Microglia and neuroinflammatory response during systemic infection

Systemic infection is an important risk factor for delirium, associated with neurodegeneration and subsequent cognitive impairment in older people. Microglial and neuroinflammatory response are known key players in this process. We hypothesize that impaired inhibitory control of microglia, during healthy aging and in a greater extent in neurodegenerative disease, contributes to an uncontrolled neuroinflammatory response during a systemic infection.
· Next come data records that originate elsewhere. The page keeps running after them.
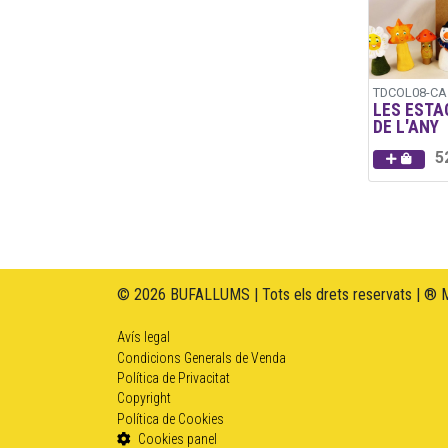
TDCOL08-CA
LES ESTA
DE L'ANY
5
© 2026 BUFALLUMS | Tots els drets reservats | ® 
Avís legal
Condicions Generals de Venda
Política de Privacitat
Copyright
Política de Cookies
Cookies panel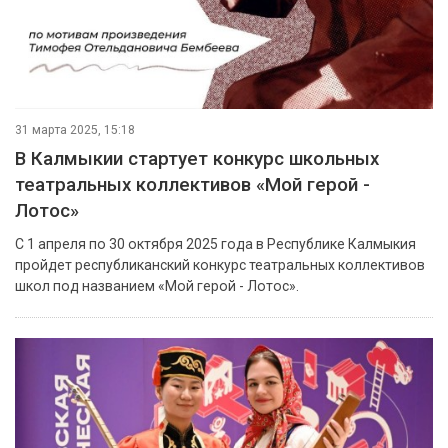
31 марта 2025, 15:18
В Калмыкии стартует конкурс школьных
театральных коллективов «Мой герой -
Лотос»
С 1 апреля по 30 октября 2025 года в Республике Калмыкия
пройдет республиканский конкурс театральных коллективов
школ под названием «Мой герой - Лотос».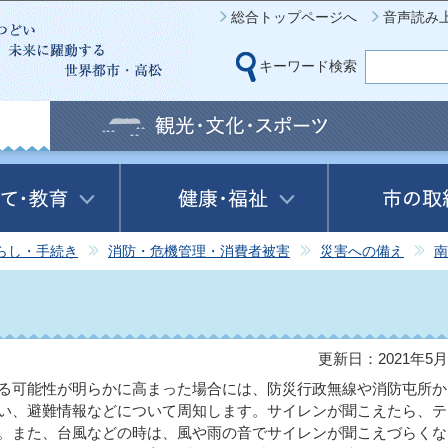
このページの本文へ移動
総合トップページへ
音声読み
キーワード検索
らし・手続き
消防・危機管理・消費者被害
災害への備え
南
更新日：2021年5月
る可能性が明らかに高まった場合には、防災行政無線や消防屯所か
い、避難情報などについて周知します。サイレンが聞こえたら、テ
。また、台風などの時は、風や雨の音でサイレンが聞こえづらくな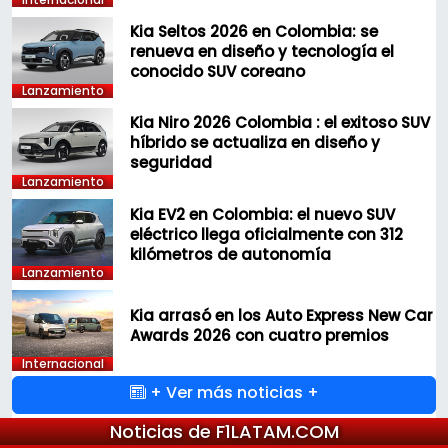
Kia Seltos 2026 en Colombia: se
renueva en diseño y tecnología el
conocido SUV coreano
Lanzamiento
Kia Niro 2026 Colombia : el exitoso SUV
híbrido se actualiza en diseño y
seguridad
Lanzamiento
Kia EV2 en Colombia: el nuevo SUV
eléctrico llega oficialmente con 312
kilómetros de autonomía
Lanzamiento
Kia arrasó en los Auto Express New Car
Awards 2026 con cuatro premios
Internacional
+ Ver más noticias +
Noticias de F1LATAM.COM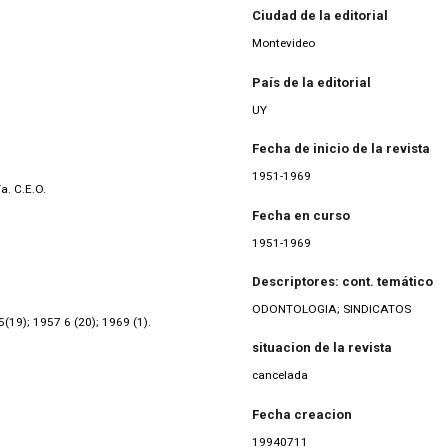
Ciudad de la editorial
Montevideo
País de la editorial
UY
Fecha de inicio de la revista
1951-1969
a. C.E.O.
Fecha en curso
1951-1969
Descriptores: cont. temático
ODONTOLOGIA; SINDICATOS
5(19); 1957 6 (20); 1969 (1).
situacion de la revista
cancelada
Fecha creacion
19940711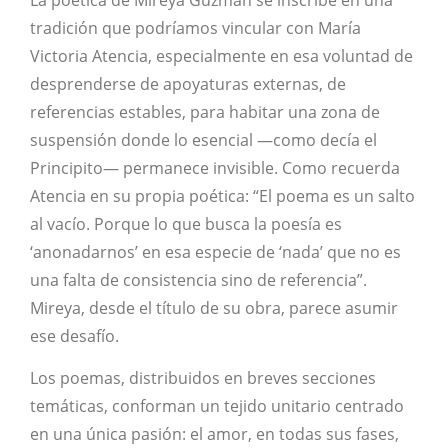
tradición que podríamos vincular con María
Victoria Atencia, especialmente en esa voluntad de
desprenderse de apoyaturas externas, de
referencias estables, para habitar una zona de
suspensión donde lo esencial —como decía el
Principito— permanece invisible. Como recuerda
Atencia en su propia poética: “El poema es un salto
al vacío. Porque lo que busca la poesía es
‘anonadarnos’ en esa especie de ‘nada’ que no es
una falta de consistencia sino de referencia”.
Mireya, desde el título de su obra, parece asumir
ese desafío.
Los poemas, distribuidos en breves secciones
temáticas, conforman un tejido unitario centrado
en una única pasión: el amor, en todas sus fases,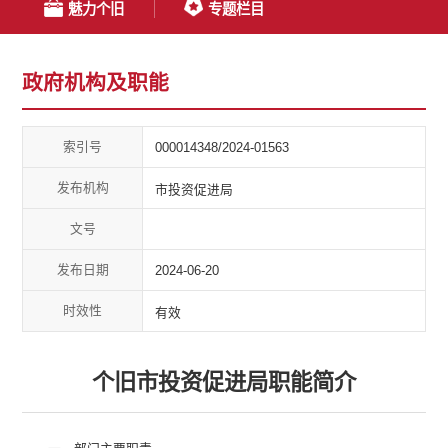
魅力个旧
专题栏目
政府机构及职能
索引号
000014348/2024-01563
发布机构
市投资促进局
文号
发布日期
2024-06-20
时效性
有效
个旧市投资促进局职能简介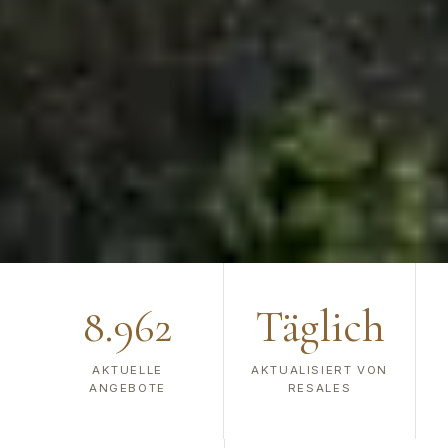
8.962
Täglich
AKTUELLE
AKTUALISIERT VON
ANGEBOTE
RESALES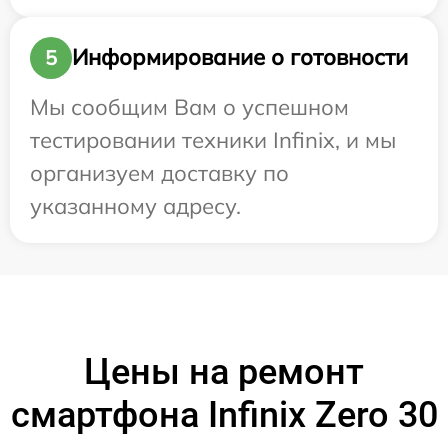
Информирование о готовности
5
Мы сообщим Вам о успешном
тестировании техники Infinix, и мы
организуем доставку по
указанному адресу.
Цены на ремонт
смартфона Infinix Zero 30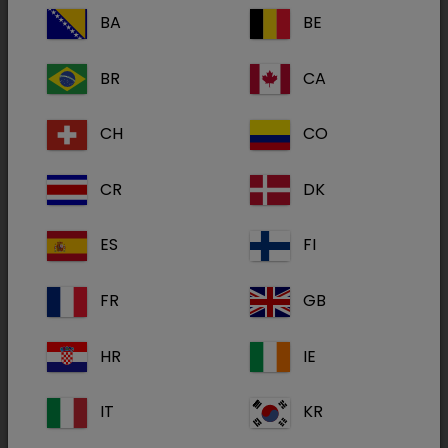
BA
BE
50 mg/ml Lösung zum Eingeben für Katzen
BR
CA
und Hunde
CH
CO
Behandlung chronisch-manifester atopischer
Dermatitis bei Hunden. Symptomatische
CR
DK
Behandlung einer chronischen allergischen
Dermatitis bei Katzen.
ES
FI
FR
GB
1 ml Lösung enthält: Ciclosporin
50,0 mg
HR
IE
Sonstige Bestandteile: Ethanol
Wirkstoff(e):
(E-1520) 100,0 mg, all-rac-alpha-
Tocopherolacetat (E-307) 1,0
IT
KR
mg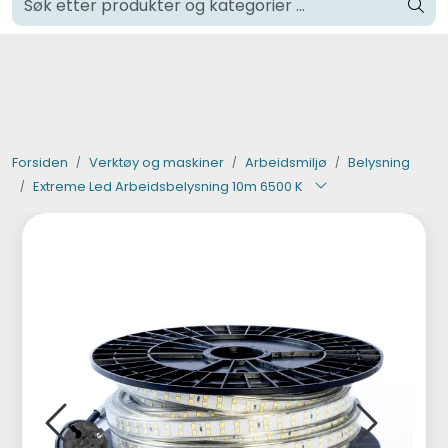
Skip to main content
Klikk og hent i Oslo
Verktøy og maskiner
Steinpleie
Forsiden
Verktøy og maskiner
Arbeidsmiljø
Belysning
Extreme Led Arbeidsbelysning 10m 6500 K
Byggevarer
Murer
Fliser
Varemerker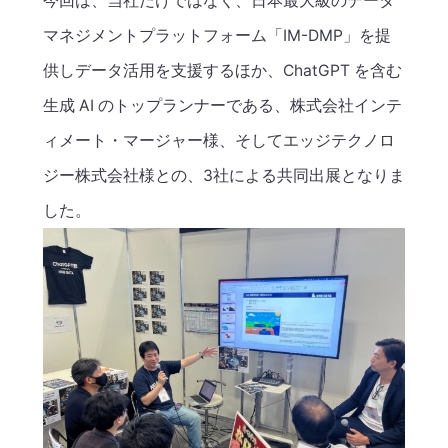
今回は、当社だけではなく、日本最大級のデータ
マネジメントプラットフォーム「IM-DMP」を提
供しデータ活用を支援するほか、ChatGPT を含む
生成 AI のトップランナーである、株式会社インテ
ィメート・マージャー様、そしてエッジテクノロ
ジー株式会社様との、3社による共同出展となりま
した。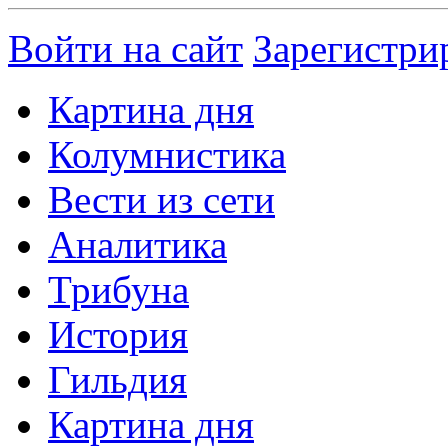
Войти на сайт
Зарегистри
Картина дня
Колумнистика
Вести из сети
Аналитика
Трибуна
История
Гильдия
Картина дня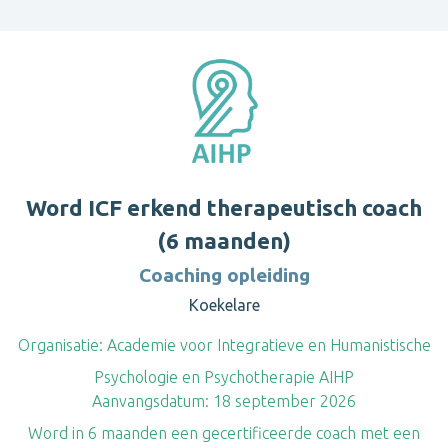
Word ICF erkend therapeutisch coach
(6 maanden)
Coaching opleiding
Koekelare
Organisatie:
Academie voor Integratieve en Humanistische
Psychologie en Psychotherapie AIHP
Aanvangsdatum:
18 september 2026
Word in 6 maanden een gecertificeerde coach met een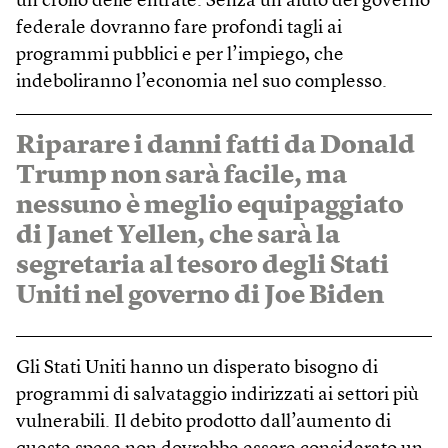
un crollo delle entrate. Senza un aiuto del governo
federale dovranno fare profondi tagli ai
programmi pubblici e per l’impiego, che
indeboliranno l’economia nel suo complesso.
Riparare i danni fatti da Donald
Trump non sarà facile, ma
nessuno è meglio equipaggiato
di Janet Yellen, che sarà la
segretaria al tesoro degli Stati
Uniti nel governo di Joe Biden
Gli Stati Uniti hanno un disperato bisogno di
programmi di salvataggio indirizzati ai settori più
vulnerabili. Il debito prodotto dall’aumento di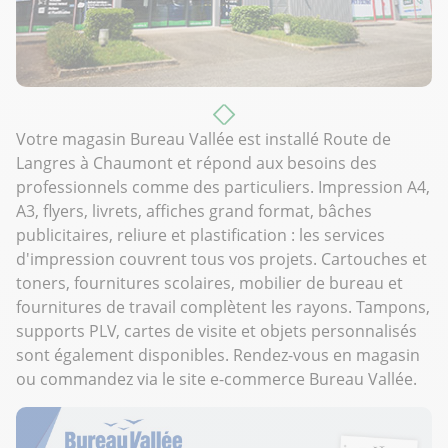
Votre magasin Bureau Vallée est installé Route de
Langres à Chaumont et répond aux besoins des
professionnels comme des particuliers. Impression A4,
A3, flyers, livrets, affiches grand format, bâches
publicitaires, reliure et plastification : les services
d'impression couvrent tous vos projets. Cartouches et
toners, fournitures scolaires, mobilier de bureau et
fournitures de travail complètent les rayons. Tampons,
supports PLV, cartes de visite et objets personnalisés
sont également disponibles. Rendez-vous en magasin
ou commandez via le site e-commerce Bureau Vallée.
In this thesis we summarized and reviewed available evidence from numerous animal studies on the effect of different systemic inflammatory stimuli on timing and intensity of microglial cell response (chapter 2) and introduced an animal model that closely simulates the clinical situation, where systemic challenge with live Escherichia (E.) coli induces microglial cell activation (chapter 3). We investigated the effect of healthy aging and observed more microglial activation and pro-inflammatory mediators in brain of aged mice after systemic infection, compared to young mice (chapter 4). We additionally examined two regulating receptors on microglial cells in knock-out mice, respectively triggering receptor expressed on myeloid cells 2 (TREM2) (chapter 5) and α7 nicotinic acetylcholine receptor (α7nAChR) (chapter 6). The role of both receptors in the neuroinflammatory response following systemic infection appears to be limited in knock-out mice.
Taken together, this thesis provides a clinical relevant mouse model in which a microglia and neuroinflammatory response after systemic infection is found, which is evidently more pronounced in aged mice. However, we failed to find a responsible impaired inhibitory control on microglia using knock-out mice.